The case of “biobetters” illustrates a product differentiation strategy comparable to what we see with supergenerics and hybrid products, and is likely to bring a new dynamic of competition to the market. These products can also improve patient access to more affordable innovative products. In turn, the whole concept of a new pharmaceutical product is evolving.
One thing is certain. Prices of biosimilars will not decline by 70% as occasionally occurs in the case of generics, but will probably be 25-30% less than the original. The developing standards will evolve; the licensing requirements and marketing are difficult. Patient adherence, patient compliance and long run market access targets are major challenges to face before any decisions are made.
Some have asked whether this focus on “similar” products is useful. Wouldn’t development of new, orphan drugs be better? Perhaps not. Biosimilars would allow patients who do not respond to one type of prescribed treatment to switch to other similar therapies, an important benefit.

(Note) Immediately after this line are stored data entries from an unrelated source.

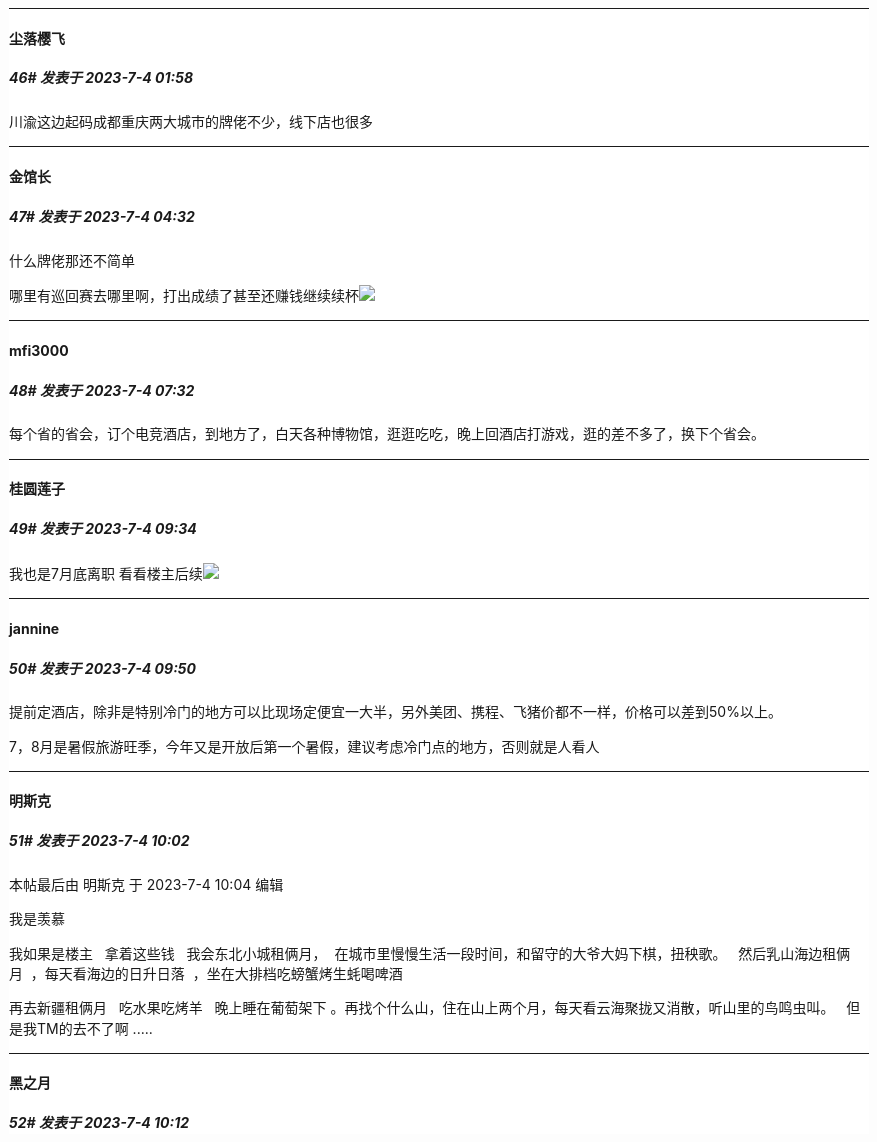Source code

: *****

####  尘落樱飞  
##### 46#       发表于 2023-7-4 01:58

川渝这边起码成都重庆两大城市的牌佬不少，线下店也很多

*****

####  金馆长  
##### 47#       发表于 2023-7-4 04:32

什么牌佬那还不简单

哪里有巡回赛去哪里啊，打出成绩了甚至还赚钱继续续杯<img src="https://static.saraba1st.com/image/smiley/face2017/037.png" referrerpolicy="no-referrer">

*****

####  mfi3000  
##### 48#       发表于 2023-7-4 07:32

每个省的省会，订个电竞酒店，到地方了，白天各种博物馆，逛逛吃吃，晚上回酒店打游戏，逛的差不多了，换下个省会。

*****

####  桂圆莲子  
##### 49#       发表于 2023-7-4 09:34

我也是7月底离职 看看楼主后续<img src="https://static.saraba1st.com/image/smiley/face2017/035.png" referrerpolicy="no-referrer"> 

*****

####  jannine  
##### 50#       发表于 2023-7-4 09:50

提前定酒店，除非是特别冷门的地方可以比现场定便宜一大半，另外美团、携程、飞猪价都不一样，价格可以差到50%以上。

7，8月是暑假旅游旺季，今年又是开放后第一个暑假，建议考虑冷门点的地方，否则就是人看人

*****

####  明斯克  
##### 51#       发表于 2023-7-4 10:02

 本帖最后由 明斯克 于 2023-7-4 10:04 编辑 

我是羡慕 

我如果是楼主   拿着这些钱   我会东北小城租俩月，  在城市里慢慢生活一段时间，和留守的大爷大妈下棋，扭秧歌。   然后乳山海边租俩月  ，每天看海边的日升日落  ，坐在大排档吃螃蟹烤生蚝喝啤酒

再去新疆租俩月   吃水果吃烤羊   晚上睡在葡萄架下 。再找个什么山，住在山上两个月，每天看云海聚拢又消散，听山里的鸟鸣虫叫。   但是我TM的去不了啊 .....

*****

####  黑之月  
##### 52#       发表于 2023-7-4 10:12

The competition that these similar versions bring into the market creates economic value that goes beyond cost. However, a new economic paradigm is needed to take into account the cost of innovativeness in these various versions of biopharmaceuticals. In examining these labels, perhaps the time has come to look a bit more closely at “differences,” rather than just similarities.
Fereshteh Barei
Dauphine University, LEGOS laboratory, Paris
Fereshteh Barei is an academic researcher at the LEGOS Lab for Health Economics and Management at the Dauphine University in Paris. Her research focuses on global healthcare innovation strategy, particularly in the field of generics and super generics.